▶ **WHAT YOU HAVE TO DO**
Your answer should be the full data, transcribed exactly, with no pictures in it.

▶ **GIVEN DATA**
--- --- ---

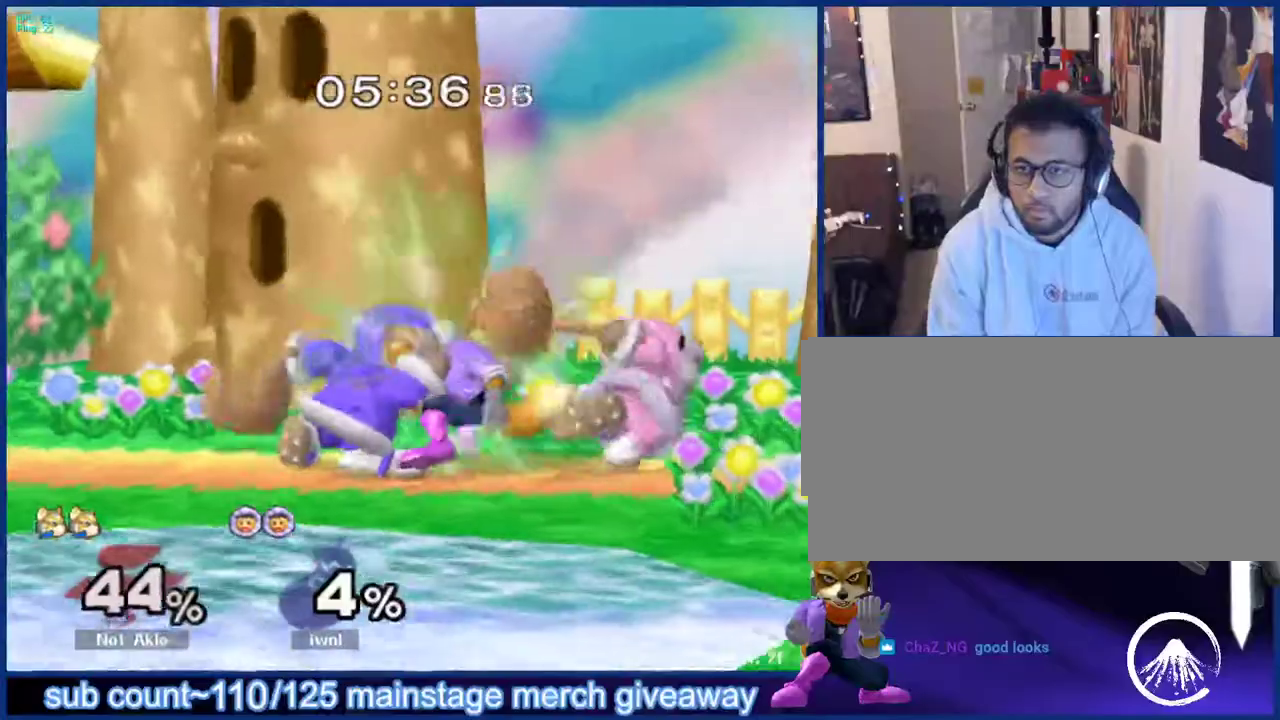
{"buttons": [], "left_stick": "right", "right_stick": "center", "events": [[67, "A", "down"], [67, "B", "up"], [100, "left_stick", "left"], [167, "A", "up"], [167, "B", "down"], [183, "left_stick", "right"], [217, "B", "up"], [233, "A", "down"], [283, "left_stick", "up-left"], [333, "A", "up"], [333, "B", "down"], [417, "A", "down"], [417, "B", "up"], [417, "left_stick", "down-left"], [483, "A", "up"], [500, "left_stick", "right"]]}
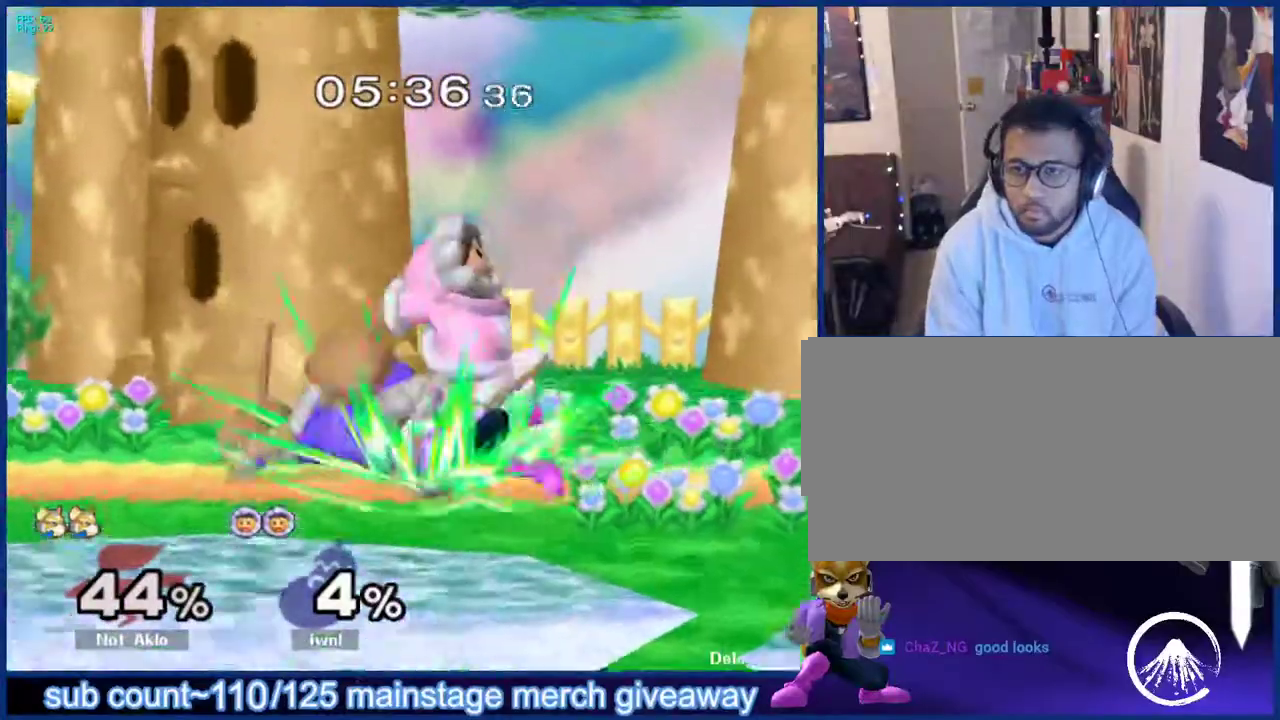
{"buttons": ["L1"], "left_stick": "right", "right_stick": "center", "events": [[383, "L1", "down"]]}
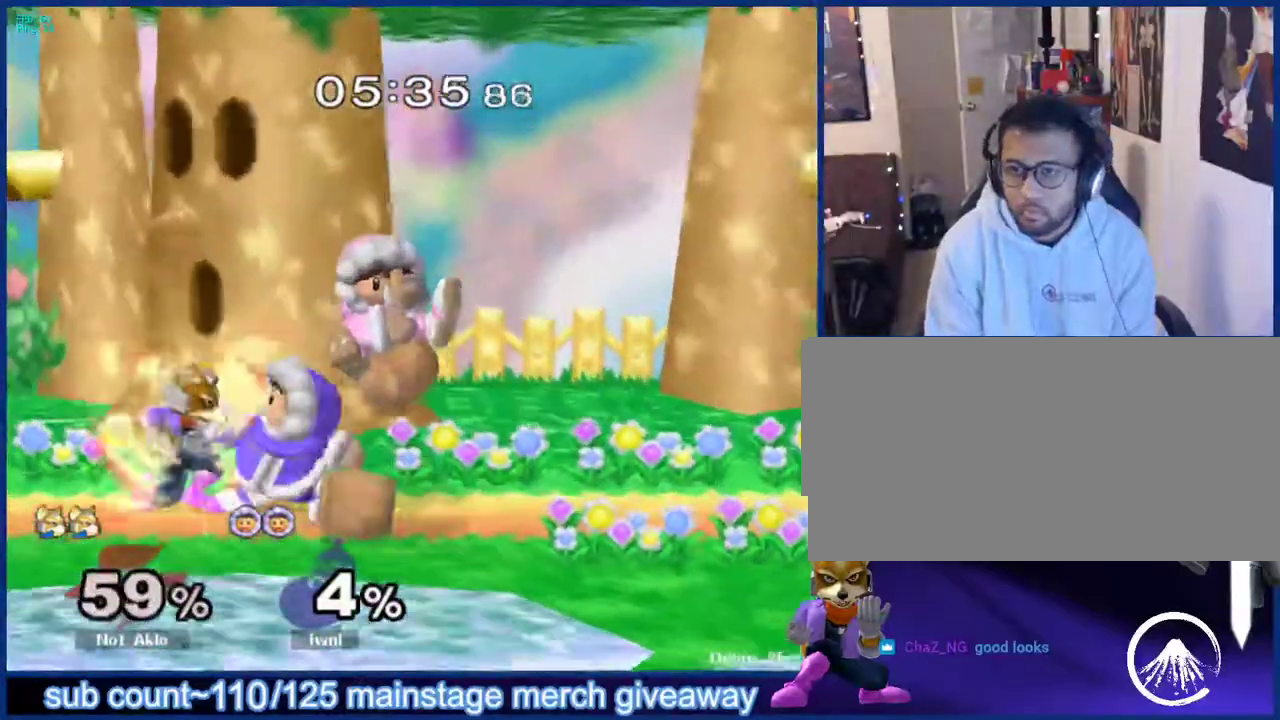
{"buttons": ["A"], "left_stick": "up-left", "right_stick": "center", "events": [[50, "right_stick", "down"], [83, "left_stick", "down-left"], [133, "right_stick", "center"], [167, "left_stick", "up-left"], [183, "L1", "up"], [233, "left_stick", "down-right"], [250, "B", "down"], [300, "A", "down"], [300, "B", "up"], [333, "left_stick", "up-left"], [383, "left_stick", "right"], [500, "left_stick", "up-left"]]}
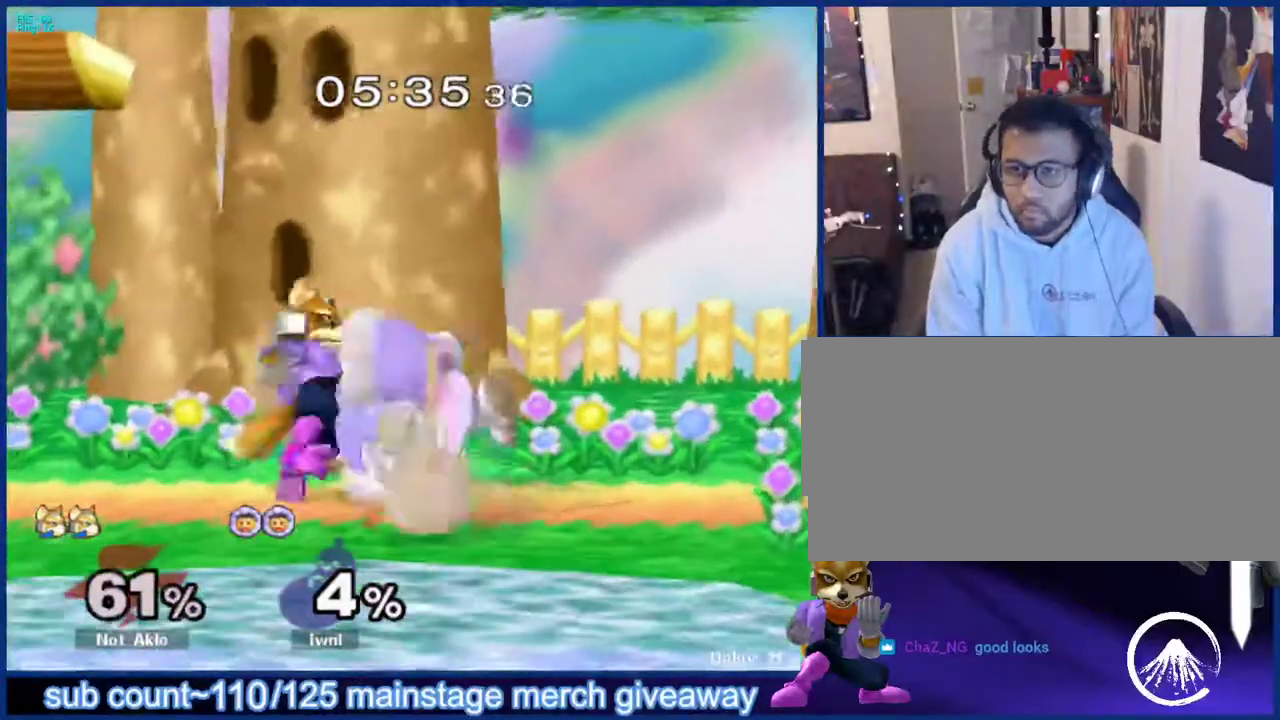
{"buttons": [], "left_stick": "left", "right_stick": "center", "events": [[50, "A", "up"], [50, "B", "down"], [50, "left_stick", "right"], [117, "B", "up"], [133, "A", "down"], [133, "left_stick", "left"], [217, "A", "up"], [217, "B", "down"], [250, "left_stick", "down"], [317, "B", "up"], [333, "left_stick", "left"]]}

--- --- ---

▶ **ANSWER FOR THE TASK**
{"buttons": [], "left_stick": "right", "right_stick": "center", "events": [[67, "A", "down"], [67, "B", "up"], [100, "left_stick", "left"], [167, "A", "up"], [167, "B", "down"], [183, "left_stick", "right"], [217, "B", "up"], [233, "A", "down"], [283, "left_stick", "up-left"], [333, "A", "up"], [333, "B", "down"], [417, "A", "down"], [417, "B", "up"], [417, "left_stick", "down-left"], [483, "A", "up"], [500, "left_stick", "right"]]}
{"buttons": ["L1"], "left_stick": "right", "right_stick": "center", "events": [[383, "L1", "down"]]}
{"buttons": ["A"], "left_stick": "up-left", "right_stick": "center", "events": [[50, "right_stick", "down"], [83, "left_stick", "down-left"], [133, "right_stick", "center"], [167, "left_stick", "up-left"], [183, "L1", "up"], [233, "left_stick", "down-right"], [250, "B", "down"], [300, "A", "down"], [300, "B", "up"], [333, "left_stick", "up-left"], [383, "left_stick", "right"], [500, "left_stick", "up-left"]]}
{"buttons": [], "left_stick": "left", "right_stick": "center", "events": [[50, "A", "up"], [50, "B", "down"], [50, "left_stick", "right"], [117, "B", "up"], [133, "A", "down"], [133, "left_stick", "left"], [217, "A", "up"], [217, "B", "down"], [250, "left_stick", "down"], [317, "B", "up"], [333, "left_stick", "left"]]}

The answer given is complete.